I finished Michigan made knife number five today – another Scagel style knife today. This is a fun style to make for a number of reasons. First, every antler you get will be different, so every knife you make this way will by definition be unique, even if you use the same blade style on every one. I would argue against doing that, because different antlers seem more appealing with different blade styles. I guess beauty is in the eye of the beholder, but it makes sense to me.

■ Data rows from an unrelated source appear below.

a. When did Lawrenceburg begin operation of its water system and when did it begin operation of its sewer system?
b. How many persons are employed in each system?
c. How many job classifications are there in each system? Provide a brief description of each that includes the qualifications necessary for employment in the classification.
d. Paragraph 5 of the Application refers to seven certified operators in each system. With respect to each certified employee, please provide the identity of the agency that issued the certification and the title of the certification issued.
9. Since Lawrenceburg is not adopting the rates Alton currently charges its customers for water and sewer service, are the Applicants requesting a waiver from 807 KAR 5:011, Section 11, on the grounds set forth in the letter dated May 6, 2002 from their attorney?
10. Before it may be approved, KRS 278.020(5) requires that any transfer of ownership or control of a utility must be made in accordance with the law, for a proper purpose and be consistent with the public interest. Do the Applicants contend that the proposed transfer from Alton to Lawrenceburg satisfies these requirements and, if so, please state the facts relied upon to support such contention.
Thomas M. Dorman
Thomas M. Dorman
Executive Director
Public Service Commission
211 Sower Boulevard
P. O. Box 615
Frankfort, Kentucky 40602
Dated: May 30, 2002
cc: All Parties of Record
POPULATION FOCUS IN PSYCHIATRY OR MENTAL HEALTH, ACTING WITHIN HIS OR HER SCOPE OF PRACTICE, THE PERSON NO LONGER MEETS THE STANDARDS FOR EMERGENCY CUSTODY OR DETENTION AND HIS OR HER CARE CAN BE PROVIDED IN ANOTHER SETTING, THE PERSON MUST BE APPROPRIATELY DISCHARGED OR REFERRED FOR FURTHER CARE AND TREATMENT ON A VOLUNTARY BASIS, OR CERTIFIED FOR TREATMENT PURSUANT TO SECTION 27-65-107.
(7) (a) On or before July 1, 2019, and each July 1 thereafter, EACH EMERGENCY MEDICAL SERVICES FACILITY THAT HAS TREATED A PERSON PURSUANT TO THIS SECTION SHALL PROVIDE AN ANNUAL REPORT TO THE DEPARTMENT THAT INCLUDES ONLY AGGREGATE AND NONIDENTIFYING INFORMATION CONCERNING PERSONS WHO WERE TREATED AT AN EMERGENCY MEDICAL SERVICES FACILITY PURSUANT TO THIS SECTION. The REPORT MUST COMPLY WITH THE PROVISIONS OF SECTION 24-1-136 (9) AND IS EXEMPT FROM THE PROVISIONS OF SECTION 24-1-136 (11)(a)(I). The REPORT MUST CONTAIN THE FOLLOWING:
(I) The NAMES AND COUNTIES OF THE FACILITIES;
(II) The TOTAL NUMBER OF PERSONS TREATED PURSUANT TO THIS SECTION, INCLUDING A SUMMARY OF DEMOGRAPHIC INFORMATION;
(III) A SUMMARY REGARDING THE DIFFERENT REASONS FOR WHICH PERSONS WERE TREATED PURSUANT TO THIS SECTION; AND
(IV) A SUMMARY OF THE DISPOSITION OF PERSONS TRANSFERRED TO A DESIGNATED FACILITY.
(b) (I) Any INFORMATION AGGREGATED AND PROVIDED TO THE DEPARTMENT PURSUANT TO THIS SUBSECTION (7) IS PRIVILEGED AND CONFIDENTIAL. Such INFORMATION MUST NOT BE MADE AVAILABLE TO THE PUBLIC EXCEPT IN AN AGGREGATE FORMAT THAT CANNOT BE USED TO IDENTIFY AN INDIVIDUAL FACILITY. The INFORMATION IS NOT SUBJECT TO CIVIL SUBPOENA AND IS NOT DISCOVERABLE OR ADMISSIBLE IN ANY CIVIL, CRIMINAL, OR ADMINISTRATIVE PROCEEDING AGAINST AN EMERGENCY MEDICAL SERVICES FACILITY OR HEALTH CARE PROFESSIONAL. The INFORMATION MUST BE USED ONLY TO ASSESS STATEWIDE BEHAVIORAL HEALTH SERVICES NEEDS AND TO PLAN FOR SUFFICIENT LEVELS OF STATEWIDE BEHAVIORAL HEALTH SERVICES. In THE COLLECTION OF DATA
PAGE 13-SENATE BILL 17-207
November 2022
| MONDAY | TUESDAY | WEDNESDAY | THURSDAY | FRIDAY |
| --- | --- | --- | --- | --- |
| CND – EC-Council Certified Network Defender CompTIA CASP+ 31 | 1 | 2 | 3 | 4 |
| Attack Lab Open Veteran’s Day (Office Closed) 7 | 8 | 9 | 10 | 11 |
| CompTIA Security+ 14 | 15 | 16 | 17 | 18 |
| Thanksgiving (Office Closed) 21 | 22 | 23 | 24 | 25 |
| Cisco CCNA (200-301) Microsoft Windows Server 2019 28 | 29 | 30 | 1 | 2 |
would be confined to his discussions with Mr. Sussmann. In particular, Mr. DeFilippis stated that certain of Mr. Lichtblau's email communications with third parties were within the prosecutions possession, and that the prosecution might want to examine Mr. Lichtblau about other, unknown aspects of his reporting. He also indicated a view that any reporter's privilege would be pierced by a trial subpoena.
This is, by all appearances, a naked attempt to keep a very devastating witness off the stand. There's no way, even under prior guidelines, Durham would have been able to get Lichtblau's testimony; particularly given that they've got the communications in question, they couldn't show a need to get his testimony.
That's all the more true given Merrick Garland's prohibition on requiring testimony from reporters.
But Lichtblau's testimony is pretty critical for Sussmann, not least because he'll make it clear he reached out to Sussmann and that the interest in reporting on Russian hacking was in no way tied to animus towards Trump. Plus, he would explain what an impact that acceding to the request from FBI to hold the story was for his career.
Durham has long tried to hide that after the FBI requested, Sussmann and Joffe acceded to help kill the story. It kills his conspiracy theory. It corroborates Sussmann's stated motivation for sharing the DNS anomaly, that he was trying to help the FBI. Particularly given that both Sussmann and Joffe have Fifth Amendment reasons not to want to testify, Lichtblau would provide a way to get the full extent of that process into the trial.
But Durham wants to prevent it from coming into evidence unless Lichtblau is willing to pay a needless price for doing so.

Michigan Made Knife Number Five
The blade is a drop point blade 4 inches in length. It was made from 1/8th in O1 tool steel, hardened to 60 on the RC scale. The grind is a 3.5 degree flat grind with a convex edge. It features a handmade guard – brass. There is a mosaic pin through the guard and tang. The guard is also secured in place using low temperature silver solder. The handle is made from stacked leather with copper and black G10 accents. The pommel is a piece of a Michigan deer antler, secured in place on the tang with a brass pin.
Handle Design Can Be a Challenge
One of the neat things about trying to use a piece of antler for the pommel is that it can be challenging to make an ergonomic handle with the right dimensions to suit the piece of antler. Some antlers are girthy. This particular antler was thinner at the base with a slight curve. The knife was made for a right handed individual, so there is a slight curve away from the palm of the hand at the base. It actually ends up being very comfortable in the hand.
If the base of the antler is wide enough you could point the whole thing slightly downward, making the handle more ambidextrous. Unfortunately most of the antlers I have are not broad enough to make a decent handle in that configuration. Antlers do have the benefit of being oval shaped, lending them as pretty good starter materials for an ergonomic handle. I enjoy the challenge.
This particular knife has been spoken for.